Problem requirements: Word for word, copy every line of the data.

### Supplied data

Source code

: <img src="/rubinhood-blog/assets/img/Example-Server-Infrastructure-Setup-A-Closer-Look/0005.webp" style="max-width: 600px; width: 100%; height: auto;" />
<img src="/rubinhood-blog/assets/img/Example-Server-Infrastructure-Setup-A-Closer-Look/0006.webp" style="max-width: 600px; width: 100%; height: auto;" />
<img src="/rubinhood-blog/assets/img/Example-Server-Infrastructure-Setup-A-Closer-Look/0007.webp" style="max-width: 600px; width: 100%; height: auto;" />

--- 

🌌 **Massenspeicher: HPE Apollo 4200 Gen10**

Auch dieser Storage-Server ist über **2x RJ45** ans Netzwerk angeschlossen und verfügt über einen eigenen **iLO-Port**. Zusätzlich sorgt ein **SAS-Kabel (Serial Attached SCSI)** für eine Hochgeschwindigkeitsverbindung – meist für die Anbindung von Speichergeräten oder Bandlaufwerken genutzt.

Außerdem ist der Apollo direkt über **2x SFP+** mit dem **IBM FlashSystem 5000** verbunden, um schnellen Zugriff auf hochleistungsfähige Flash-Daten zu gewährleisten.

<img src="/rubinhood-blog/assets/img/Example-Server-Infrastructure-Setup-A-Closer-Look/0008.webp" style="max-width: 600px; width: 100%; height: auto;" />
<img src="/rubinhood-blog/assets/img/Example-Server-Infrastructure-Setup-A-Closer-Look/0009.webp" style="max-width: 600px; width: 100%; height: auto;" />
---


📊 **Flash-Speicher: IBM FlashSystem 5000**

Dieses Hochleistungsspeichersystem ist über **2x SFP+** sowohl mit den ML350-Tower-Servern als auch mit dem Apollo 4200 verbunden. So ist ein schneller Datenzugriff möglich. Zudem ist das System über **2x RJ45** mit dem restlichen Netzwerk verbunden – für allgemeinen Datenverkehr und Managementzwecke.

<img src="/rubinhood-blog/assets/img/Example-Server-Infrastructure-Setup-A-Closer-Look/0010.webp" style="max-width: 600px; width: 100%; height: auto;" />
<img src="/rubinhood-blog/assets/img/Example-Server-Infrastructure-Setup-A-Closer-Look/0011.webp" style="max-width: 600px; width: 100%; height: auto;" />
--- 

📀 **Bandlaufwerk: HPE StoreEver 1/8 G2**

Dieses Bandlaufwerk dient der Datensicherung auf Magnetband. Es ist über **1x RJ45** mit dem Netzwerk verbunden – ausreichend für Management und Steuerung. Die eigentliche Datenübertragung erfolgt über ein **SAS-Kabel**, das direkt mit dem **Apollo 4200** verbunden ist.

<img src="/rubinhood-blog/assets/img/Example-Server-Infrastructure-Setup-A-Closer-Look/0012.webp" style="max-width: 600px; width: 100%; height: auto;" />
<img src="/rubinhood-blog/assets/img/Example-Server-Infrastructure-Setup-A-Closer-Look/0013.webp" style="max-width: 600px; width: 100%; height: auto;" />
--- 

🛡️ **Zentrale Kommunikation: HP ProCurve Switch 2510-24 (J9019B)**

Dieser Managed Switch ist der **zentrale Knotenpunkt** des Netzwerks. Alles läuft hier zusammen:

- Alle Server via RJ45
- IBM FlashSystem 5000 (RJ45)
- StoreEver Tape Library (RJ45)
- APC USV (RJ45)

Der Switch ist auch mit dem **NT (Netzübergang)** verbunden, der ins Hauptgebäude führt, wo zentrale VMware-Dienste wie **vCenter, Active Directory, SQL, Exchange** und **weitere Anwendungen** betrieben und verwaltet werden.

######

Answer:
Source code

: <img src="/rubinhood-blog/assets/img/Example-Server-Infrastructure-Setup-A-Closer-Look/0005.webp" style="max-width: 600px; width: 100%; height: auto;" />
<img src="/rubinhood-blog/assets/img/Example-Server-Infrastructure-Setup-A-Closer-Look/0006.webp" style="max-width: 600px; width: 100%; height: auto;" />
<img src="/rubinhood-blog/assets/img/Example-Server-Infrastructure-Setup-A-Closer-Look/0007.webp" style="max-width: 600px; width: 100%; height: auto;" />

--- 

🌌 **Massenspeicher: HPE Apollo 4200 Gen10**

Auch dieser Storage-Server ist über **2x RJ45** ans Netzwerk angeschlossen und verfügt über einen eigenen **iLO-Port**. Zusätzlich sorgt ein **SAS-Kabel (Serial Attached SCSI)** für eine Hochgeschwindigkeitsverbindung – meist für die Anbindung von Speichergeräten oder Bandlaufwerken genutzt.

Außerdem ist der Apollo direkt über **2x SFP+** mit dem **IBM FlashSystem 5000** verbunden, um schnellen Zugriff auf hochleistungsfähige Flash-Daten zu gewährleisten.

<img src="/rubinhood-blog/assets/img/Example-Server-Infrastructure-Setup-A-Closer-Look/0008.webp" style="max-width: 600px; width: 100%; height: auto;" />
<img src="/rubinhood-blog/assets/img/Example-Server-Infrastructure-Setup-A-Closer-Look/0009.webp" style="max-width: 600px; width: 100%; height: auto;" />
---


📊 **Flash-Speicher: IBM FlashSystem 5000**

Dieses Hochleistungsspeichersystem ist über **2x SFP+** sowohl mit den ML350-Tower-Servern als auch mit dem Apollo 4200 verbunden. So ist ein schneller Datenzugriff möglich. Zudem ist das System über **2x RJ45** mit dem restlichen Netzwerk verbunden – für allgemeinen Datenverkehr und Managementzwecke.

<img src="/rubinhood-blog/assets/img/Example-Server-Infrastructure-Setup-A-Closer-Look/0010.webp" style="max-width: 600px; width: 100%; height: auto;" />
<img src="/rubinhood-blog/assets/img/Example-Server-Infrastructure-Setup-A-Closer-Look/0011.webp" style="max-width: 600px; width: 100%; height: auto;" />
--- 

📀 **Bandlaufwerk: HPE StoreEver 1/8 G2**

Dieses Bandlaufwerk dient der Datensicherung auf Magnetband. Es ist über **1x RJ45** mit dem Netzwerk verbunden – ausreichend für Management und Steuerung. Die eigentliche Datenübertragung erfolgt über ein **SAS-Kabel**, das direkt mit dem **Apollo 4200** verbunden ist.

<img src="/rubinhood-blog/assets/img/Example-Server-Infrastructure-Setup-A-Closer-Look/0012.webp" style="max-width: 600px; width: 100%; height: auto;" />
<img src="/rubinhood-blog/assets/img/Example-Server-Infrastructure-Setup-A-Closer-Look/0013.webp" style="max-width: 600px; width: 100%; height: auto;" />
--- 

🛡️ **Zentrale Kommunikation: HP ProCurve Switch 2510-24 (J9019B)**

Dieser Managed Switch ist der **zentrale Knotenpunkt** des Netzwerks. Alles läuft hier zusammen:

- Alle Server via RJ45
- IBM FlashSystem 5000 (RJ45)
- StoreEver Tape Library (RJ45)
- APC USV (RJ45)

Der Switch ist auch mit dem **NT (Netzübergang)** verbunden, der ins Hauptgebäude führt, wo zentrale VMware-Dienste wie **vCenter, Active Directory, SQL, Exchange** und **weitere Anwendungen** betrieben und verwaltet werden.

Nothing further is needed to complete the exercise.